Как следует из самого определения, либерализм - идейно-политическое течение, выдвигающее на первый план борьбу за свободу человеческой личности от всех форм контроля и манипулирования. Для Ж.-Ж. Руссо понятия человека и свободы по существу тождественны. Человек и становится собственно человеком только в условиях свободы, поэтому необходимо найти такую форму общежития, которая могла бы сделать его свободным. Но здесь уже возникала серьезная опасность для либерализма. Руссо поставил задачу создать такой политический порядок, при котором человек был бы так же свободен, как в естественном состоянии. Иными словами, человек обретает свободу через отождествление себя с новым обществом, т.е. с коллективом. Инди­видуальное, следовательно, превращается в коллективное. Свобода - высшая цен­ность, но ее ищут в совместном бытии, но не в бытии для себя.

В социальном плане либерализм в противоположность феодальным, имперским, корпоративным, коммунистическим и социали­стическим представлениям об оптимальном общественном устройстве отдает предпочтение буржуазно-демократическим принципам. На место иерархи­чески организованных и освященных традицией, церковными авторитетами или идеологическими мифами вассальных, патриархальных или номенклатурных отношений, он требует поставить отношения равноправ­ные и максимально рационализированные, обусловленные лишь прагмати­ческими соображениями взаимной выгоды. Либерализм - своего рода идео­логическая квинтэссенция процесса модернизации со всеми его плюсами и минусами, несомненными достоинствами и имманентными пороками. Т.Гоббс пишет: "Равными являются те, кто в состоянии нанести друг другу одинаковый ущерб во взаимной борьбе. А кто может причинить другим наибольшее зло, т.е. убить их, тот может быть равным им в любой борьбе. Итак, все люди от природы равны друг другу, наблюдающееся же ныне неравенство введено гражданскими законами".152

Либерализм - феномен прежде всего европейской (можно даже сказать конкретнее, христианско-протестантской) цивилизации. Зарождение либе­рализма оказалось возможным благодаря своего рода мировоззренческой революции, которая произошла на рубеже Средневековья и Нового времени под влиянием идей Возрождения и Реформации и нанесла серьезный удар средневековому мышлению с его мистикой, схоластикой, иррационализмом, слепым и бездумным следованием традиции. В ходе этой революции были поколеблены устои феодальной социальной доктрины, которая основывалась на представлениях, что ценность и общественная роль человека зависят исключительно от его принадлежности (по рождению) к тому или иному сословию (общине, цеху, гильдии и т.п.), что всякая активность греховна и что истинный христианин, желающий спасти свою душу, должен прожить жизнь под знаком смирения и покорности судьбе и властям, ибо "основная" жизнь ждет его на том свете.

- **ИСХОДНЫЕ ЗАПИСИ**:
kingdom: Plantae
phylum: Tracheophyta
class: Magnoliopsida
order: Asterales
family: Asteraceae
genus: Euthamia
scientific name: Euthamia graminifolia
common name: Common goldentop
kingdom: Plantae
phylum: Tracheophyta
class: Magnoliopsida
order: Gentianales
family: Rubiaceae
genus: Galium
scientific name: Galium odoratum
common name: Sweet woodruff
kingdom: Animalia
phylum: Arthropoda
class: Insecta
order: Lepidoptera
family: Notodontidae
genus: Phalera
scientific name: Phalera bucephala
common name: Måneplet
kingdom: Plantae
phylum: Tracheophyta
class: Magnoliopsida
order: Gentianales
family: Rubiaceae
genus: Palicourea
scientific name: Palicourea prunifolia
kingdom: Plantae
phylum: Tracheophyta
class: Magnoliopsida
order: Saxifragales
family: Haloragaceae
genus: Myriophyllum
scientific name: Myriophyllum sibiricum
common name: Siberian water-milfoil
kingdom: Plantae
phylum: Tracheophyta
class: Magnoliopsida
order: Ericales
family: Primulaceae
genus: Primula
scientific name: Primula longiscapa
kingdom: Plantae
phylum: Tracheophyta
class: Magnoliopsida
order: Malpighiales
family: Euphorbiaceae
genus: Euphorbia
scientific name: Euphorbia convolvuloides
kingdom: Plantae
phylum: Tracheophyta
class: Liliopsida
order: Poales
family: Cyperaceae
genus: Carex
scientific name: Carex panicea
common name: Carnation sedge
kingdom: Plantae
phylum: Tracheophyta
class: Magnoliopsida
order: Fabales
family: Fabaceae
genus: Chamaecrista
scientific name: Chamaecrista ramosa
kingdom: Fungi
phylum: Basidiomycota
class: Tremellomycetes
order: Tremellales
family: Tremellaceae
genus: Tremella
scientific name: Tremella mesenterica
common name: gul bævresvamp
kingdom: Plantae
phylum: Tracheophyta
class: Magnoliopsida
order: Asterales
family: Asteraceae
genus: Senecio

- **УСЛОВИЕ ЗАДАНИЯ**:
Пожалуйста, приведите заново слово в слово фрагмент текста о либерализме, который начинается со слов «Как следует из» и заканчивается словами «бытии для себя.». Записи никак не связаны с текстом о либерализме.

- **РЕШЕНИЕ ЗАДАНИЯ**:
Как следует из самого определения, либерализм - идейно-политическое течение, выдвигающее на первый план борьбу за свободу человеческой личности от всех форм контроля и манипулирования. Для Ж.-Ж. Руссо понятия человека и свободы по существу тождественны. Человек и становится собственно человеком только в условиях свободы, поэтому необходимо найти такую форму общежития, которая могла бы сделать его свободным. Но здесь уже возникала серьезная опасность для либерализма. Руссо поставил задачу создать такой политический порядок, при котором человек был бы так же свободен, как в естественном состоянии. Иными словами, человек обретает свободу через отождествление себя с новым обществом, т.е. с коллективом. Инди­видуальное, следовательно, превращается в коллективное. Свобода - высшая цен­ность, но ее ищут в совместном бытии, но не в бытии для себя.